Üstü köpükle kaplı halde tezgah altından çıkarılan büyük bal kavonozu, dükkan sahibi tarafından orman komar balı olarak adlandırılıyordu ve Morris’in hikayesine göre, bu kavanoz, balın çok fazla tüketilmemesi gerektiği hakkında uyarılar yapıldıktan sonra kendisine teslim edilmişti. Deli balın efsane gücü hakkında bilgi sahibi olan Morris, yalnızca bir çay kaşığı kadar deli bal tüketmiş ve balın etkisini derhal beyninde hissetmiş. Morris’e deli balın etkisi sorulduğunda, “kendimi oldukça başım döner bir halde buldum” cevabını veriyor.

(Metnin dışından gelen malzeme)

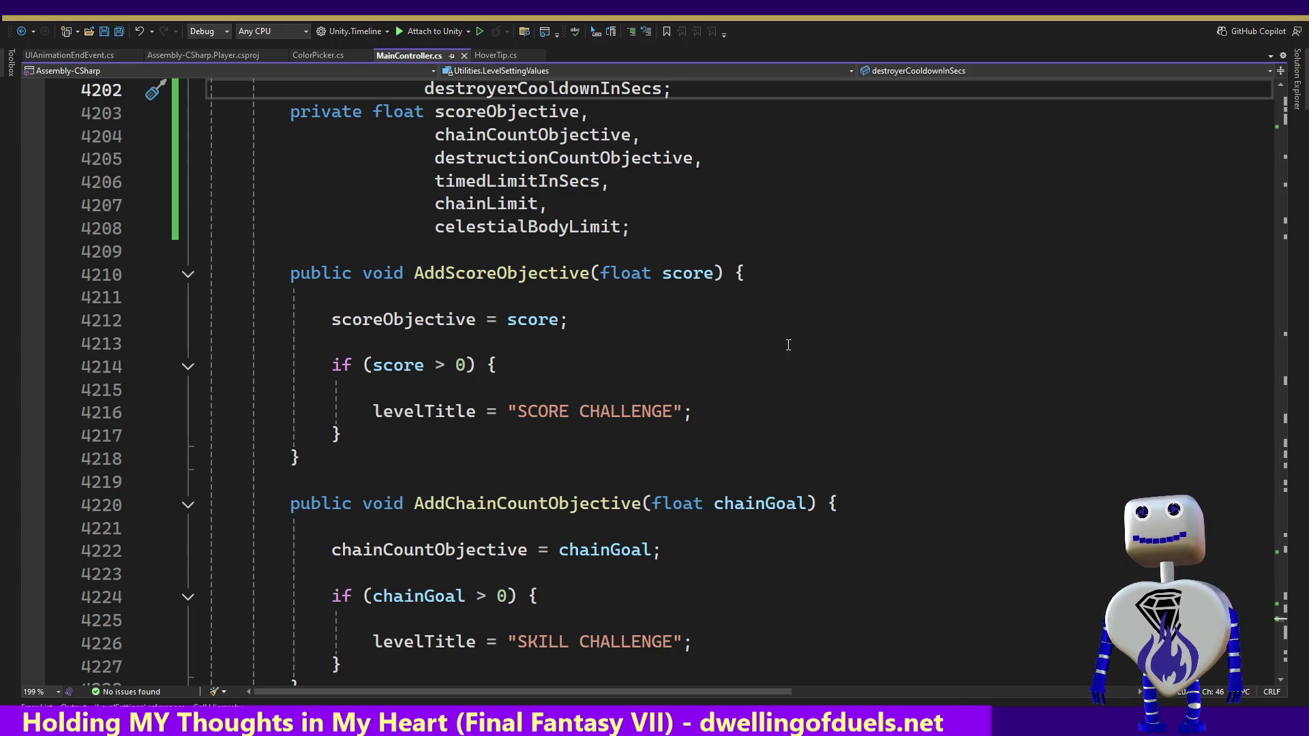
key(alt+Tab)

Deli bal kullanımının ardından meydana gelen etkilerin insanlar için tehdit oluşturduğu bir gerçek. Morris’e göre:  “Sorumluluk sahibi işletmeciler bu balı yabancılara satmamaları gerektiğini biliyor ve bu nedenle, deli balı satarken oldukça dikkatli davranıyorlar.”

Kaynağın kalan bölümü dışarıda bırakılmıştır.